--- THE DATA Enclosed Below ---

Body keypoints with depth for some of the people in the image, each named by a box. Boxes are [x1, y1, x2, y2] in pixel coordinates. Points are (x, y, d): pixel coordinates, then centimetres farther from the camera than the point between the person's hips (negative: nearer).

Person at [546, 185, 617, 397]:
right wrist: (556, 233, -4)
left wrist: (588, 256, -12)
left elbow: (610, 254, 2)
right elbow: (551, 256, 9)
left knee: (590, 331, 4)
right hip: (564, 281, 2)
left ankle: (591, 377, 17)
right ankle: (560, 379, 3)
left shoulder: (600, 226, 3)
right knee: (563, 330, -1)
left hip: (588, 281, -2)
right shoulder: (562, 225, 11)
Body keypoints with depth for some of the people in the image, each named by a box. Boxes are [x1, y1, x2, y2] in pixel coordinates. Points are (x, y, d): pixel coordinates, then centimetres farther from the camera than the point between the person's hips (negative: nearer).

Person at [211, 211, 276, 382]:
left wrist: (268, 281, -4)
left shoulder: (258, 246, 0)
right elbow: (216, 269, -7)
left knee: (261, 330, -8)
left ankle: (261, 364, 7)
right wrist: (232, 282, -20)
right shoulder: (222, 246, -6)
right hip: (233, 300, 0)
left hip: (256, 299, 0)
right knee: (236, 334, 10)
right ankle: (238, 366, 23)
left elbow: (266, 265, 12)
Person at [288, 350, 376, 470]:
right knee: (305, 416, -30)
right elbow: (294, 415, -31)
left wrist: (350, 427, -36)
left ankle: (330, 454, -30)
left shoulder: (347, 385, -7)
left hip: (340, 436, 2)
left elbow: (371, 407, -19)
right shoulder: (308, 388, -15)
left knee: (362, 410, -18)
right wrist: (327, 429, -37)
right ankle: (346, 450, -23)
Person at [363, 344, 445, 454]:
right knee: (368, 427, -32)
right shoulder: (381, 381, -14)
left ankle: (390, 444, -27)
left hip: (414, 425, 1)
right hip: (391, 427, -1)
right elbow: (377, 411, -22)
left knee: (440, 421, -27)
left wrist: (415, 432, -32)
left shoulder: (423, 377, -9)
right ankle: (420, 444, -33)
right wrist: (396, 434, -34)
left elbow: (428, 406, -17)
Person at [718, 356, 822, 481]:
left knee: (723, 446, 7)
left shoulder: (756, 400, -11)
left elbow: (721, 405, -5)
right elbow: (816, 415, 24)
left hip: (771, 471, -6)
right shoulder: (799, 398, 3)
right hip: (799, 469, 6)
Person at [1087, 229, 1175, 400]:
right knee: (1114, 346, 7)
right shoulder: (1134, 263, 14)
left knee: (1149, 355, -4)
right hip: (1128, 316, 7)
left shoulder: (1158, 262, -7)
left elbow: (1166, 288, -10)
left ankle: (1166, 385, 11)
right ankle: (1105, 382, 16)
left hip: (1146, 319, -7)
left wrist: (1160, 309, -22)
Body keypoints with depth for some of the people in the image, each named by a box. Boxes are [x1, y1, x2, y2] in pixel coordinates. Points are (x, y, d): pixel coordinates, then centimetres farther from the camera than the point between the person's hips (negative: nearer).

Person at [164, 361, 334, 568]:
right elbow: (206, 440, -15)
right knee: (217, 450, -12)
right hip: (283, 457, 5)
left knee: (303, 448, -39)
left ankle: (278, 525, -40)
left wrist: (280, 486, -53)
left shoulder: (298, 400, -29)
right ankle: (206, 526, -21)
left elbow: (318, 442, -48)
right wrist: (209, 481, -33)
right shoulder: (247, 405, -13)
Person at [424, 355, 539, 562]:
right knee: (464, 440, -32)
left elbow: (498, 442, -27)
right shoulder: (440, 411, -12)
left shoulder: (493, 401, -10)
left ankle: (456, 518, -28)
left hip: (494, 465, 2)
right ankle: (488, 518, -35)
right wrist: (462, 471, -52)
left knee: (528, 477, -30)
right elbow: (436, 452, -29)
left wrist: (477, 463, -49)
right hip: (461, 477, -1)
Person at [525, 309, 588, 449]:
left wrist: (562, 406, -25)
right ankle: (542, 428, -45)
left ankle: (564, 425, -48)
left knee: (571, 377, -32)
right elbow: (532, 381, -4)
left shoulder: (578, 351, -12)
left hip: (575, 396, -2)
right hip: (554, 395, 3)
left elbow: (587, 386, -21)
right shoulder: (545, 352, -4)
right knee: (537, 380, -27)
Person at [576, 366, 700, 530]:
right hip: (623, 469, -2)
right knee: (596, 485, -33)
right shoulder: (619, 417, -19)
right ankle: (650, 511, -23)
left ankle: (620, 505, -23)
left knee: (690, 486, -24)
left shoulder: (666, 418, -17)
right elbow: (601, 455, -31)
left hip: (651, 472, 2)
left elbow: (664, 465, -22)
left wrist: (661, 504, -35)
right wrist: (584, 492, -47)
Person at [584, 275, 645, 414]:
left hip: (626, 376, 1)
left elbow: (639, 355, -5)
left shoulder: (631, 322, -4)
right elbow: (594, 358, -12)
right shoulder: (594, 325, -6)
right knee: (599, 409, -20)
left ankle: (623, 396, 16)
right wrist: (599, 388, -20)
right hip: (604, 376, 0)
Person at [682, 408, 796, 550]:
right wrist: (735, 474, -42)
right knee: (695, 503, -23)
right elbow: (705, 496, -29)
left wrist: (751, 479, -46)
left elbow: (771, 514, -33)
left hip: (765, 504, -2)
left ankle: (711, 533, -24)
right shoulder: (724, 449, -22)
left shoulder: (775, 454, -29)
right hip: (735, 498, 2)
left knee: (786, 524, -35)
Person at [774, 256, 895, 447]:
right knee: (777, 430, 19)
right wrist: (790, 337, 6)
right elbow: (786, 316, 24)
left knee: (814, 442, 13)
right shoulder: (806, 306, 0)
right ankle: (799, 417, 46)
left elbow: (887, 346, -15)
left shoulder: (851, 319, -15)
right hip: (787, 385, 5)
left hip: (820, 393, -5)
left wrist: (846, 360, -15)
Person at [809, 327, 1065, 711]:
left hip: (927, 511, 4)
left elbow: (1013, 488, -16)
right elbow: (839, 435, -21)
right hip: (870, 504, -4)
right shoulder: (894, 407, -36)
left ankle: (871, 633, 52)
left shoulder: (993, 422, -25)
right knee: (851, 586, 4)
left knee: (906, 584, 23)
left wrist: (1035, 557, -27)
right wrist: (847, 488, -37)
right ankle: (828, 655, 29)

--- End of Enclosed THE DATA ---

▸ PROBLEM TO WORK ON:
Print all the lines exactly as they occur in the listing.

▸ EXERCISE OUTPUT:
Body keypoints with depth for some of the people in the image, each named by a box. Boxes are [x1, y1, x2, y2] in pixel coordinates. Points are (x, y, d): pixel coordinates, then centimetres farther from the camera than the point between the person's hips (negative: nearer).

Person at [546, 185, 617, 397]:
right wrist: (556, 233, -4)
left wrist: (588, 256, -12)
left elbow: (610, 254, 2)
right elbow: (551, 256, 9)
left knee: (590, 331, 4)
right hip: (564, 281, 2)
left ankle: (591, 377, 17)
right ankle: (560, 379, 3)
left shoulder: (600, 226, 3)
right knee: (563, 330, -1)
left hip: (588, 281, -2)
right shoulder: (562, 225, 11)
Body keypoints with depth for some of the people in the image, each named by a box. Boxes are [x1, y1, x2, y2] in pixel coordinates. Points are (x, y, d): pixel coordinates, then centimetres farther from the camera than the point between the person's hips (negative: nearer).

Person at [211, 211, 276, 382]:
left wrist: (268, 281, -4)
left shoulder: (258, 246, 0)
right elbow: (216, 269, -7)
left knee: (261, 330, -8)
left ankle: (261, 364, 7)
right wrist: (232, 282, -20)
right shoulder: (222, 246, -6)
right hip: (233, 300, 0)
left hip: (256, 299, 0)
right knee: (236, 334, 10)
right ankle: (238, 366, 23)
left elbow: (266, 265, 12)
Person at [288, 350, 376, 470]:
right knee: (305, 416, -30)
right elbow: (294, 415, -31)
left wrist: (350, 427, -36)
left ankle: (330, 454, -30)
left shoulder: (347, 385, -7)
left hip: (340, 436, 2)
left elbow: (371, 407, -19)
right shoulder: (308, 388, -15)
left knee: (362, 410, -18)
right wrist: (327, 429, -37)
right ankle: (346, 450, -23)
Person at [363, 344, 445, 454]:
right knee: (368, 427, -32)
right shoulder: (381, 381, -14)
left ankle: (390, 444, -27)
left hip: (414, 425, 1)
right hip: (391, 427, -1)
right elbow: (377, 411, -22)
left knee: (440, 421, -27)
left wrist: (415, 432, -32)
left shoulder: (423, 377, -9)
right ankle: (420, 444, -33)
right wrist: (396, 434, -34)
left elbow: (428, 406, -17)
Person at [718, 356, 822, 481]:
left knee: (723, 446, 7)
left shoulder: (756, 400, -11)
left elbow: (721, 405, -5)
right elbow: (816, 415, 24)
left hip: (771, 471, -6)
right shoulder: (799, 398, 3)
right hip: (799, 469, 6)
Person at [1087, 229, 1175, 400]:
right knee: (1114, 346, 7)
right shoulder: (1134, 263, 14)
left knee: (1149, 355, -4)
right hip: (1128, 316, 7)
left shoulder: (1158, 262, -7)
left elbow: (1166, 288, -10)
left ankle: (1166, 385, 11)
right ankle: (1105, 382, 16)
left hip: (1146, 319, -7)
left wrist: (1160, 309, -22)
Body keypoints with depth for some of the people in the image, each named by a box. Boxes are [x1, y1, x2, y2] in pixel coordinates. Points are (x, y, d): pixel coordinates, then centimetres farther from the camera than the point between the person's hips (negative: nearer).

Person at [164, 361, 334, 568]:
right elbow: (206, 440, -15)
right knee: (217, 450, -12)
right hip: (283, 457, 5)
left knee: (303, 448, -39)
left ankle: (278, 525, -40)
left wrist: (280, 486, -53)
left shoulder: (298, 400, -29)
right ankle: (206, 526, -21)
left elbow: (318, 442, -48)
right wrist: (209, 481, -33)
right shoulder: (247, 405, -13)
Person at [424, 355, 539, 562]:
right knee: (464, 440, -32)
left elbow: (498, 442, -27)
right shoulder: (440, 411, -12)
left shoulder: (493, 401, -10)
left ankle: (456, 518, -28)
left hip: (494, 465, 2)
right ankle: (488, 518, -35)
right wrist: (462, 471, -52)
left knee: (528, 477, -30)
right elbow: (436, 452, -29)
left wrist: (477, 463, -49)
right hip: (461, 477, -1)
Person at [525, 309, 588, 449]:
left wrist: (562, 406, -25)
right ankle: (542, 428, -45)
left ankle: (564, 425, -48)
left knee: (571, 377, -32)
right elbow: (532, 381, -4)
left shoulder: (578, 351, -12)
left hip: (575, 396, -2)
right hip: (554, 395, 3)
left elbow: (587, 386, -21)
right shoulder: (545, 352, -4)
right knee: (537, 380, -27)
Person at [576, 366, 700, 530]:
right hip: (623, 469, -2)
right knee: (596, 485, -33)
right shoulder: (619, 417, -19)
right ankle: (650, 511, -23)
left ankle: (620, 505, -23)
left knee: (690, 486, -24)
left shoulder: (666, 418, -17)
right elbow: (601, 455, -31)
left hip: (651, 472, 2)
left elbow: (664, 465, -22)
left wrist: (661, 504, -35)
right wrist: (584, 492, -47)
Person at [584, 275, 645, 414]:
left hip: (626, 376, 1)
left elbow: (639, 355, -5)
left shoulder: (631, 322, -4)
right elbow: (594, 358, -12)
right shoulder: (594, 325, -6)
right knee: (599, 409, -20)
left ankle: (623, 396, 16)
right wrist: (599, 388, -20)
right hip: (604, 376, 0)
Person at [682, 408, 796, 550]:
right wrist: (735, 474, -42)
right knee: (695, 503, -23)
right elbow: (705, 496, -29)
left wrist: (751, 479, -46)
left elbow: (771, 514, -33)
left hip: (765, 504, -2)
left ankle: (711, 533, -24)
right shoulder: (724, 449, -22)
left shoulder: (775, 454, -29)
right hip: (735, 498, 2)
left knee: (786, 524, -35)
Person at [774, 256, 895, 447]:
right knee: (777, 430, 19)
right wrist: (790, 337, 6)
right elbow: (786, 316, 24)
left knee: (814, 442, 13)
right shoulder: (806, 306, 0)
right ankle: (799, 417, 46)
left elbow: (887, 346, -15)
left shoulder: (851, 319, -15)
right hip: (787, 385, 5)
left hip: (820, 393, -5)
left wrist: (846, 360, -15)
Person at [809, 327, 1065, 711]:
left hip: (927, 511, 4)
left elbow: (1013, 488, -16)
right elbow: (839, 435, -21)
right hip: (870, 504, -4)
right shoulder: (894, 407, -36)
left ankle: (871, 633, 52)
left shoulder: (993, 422, -25)
right knee: (851, 586, 4)
left knee: (906, 584, 23)
left wrist: (1035, 557, -27)
right wrist: (847, 488, -37)
right ankle: (828, 655, 29)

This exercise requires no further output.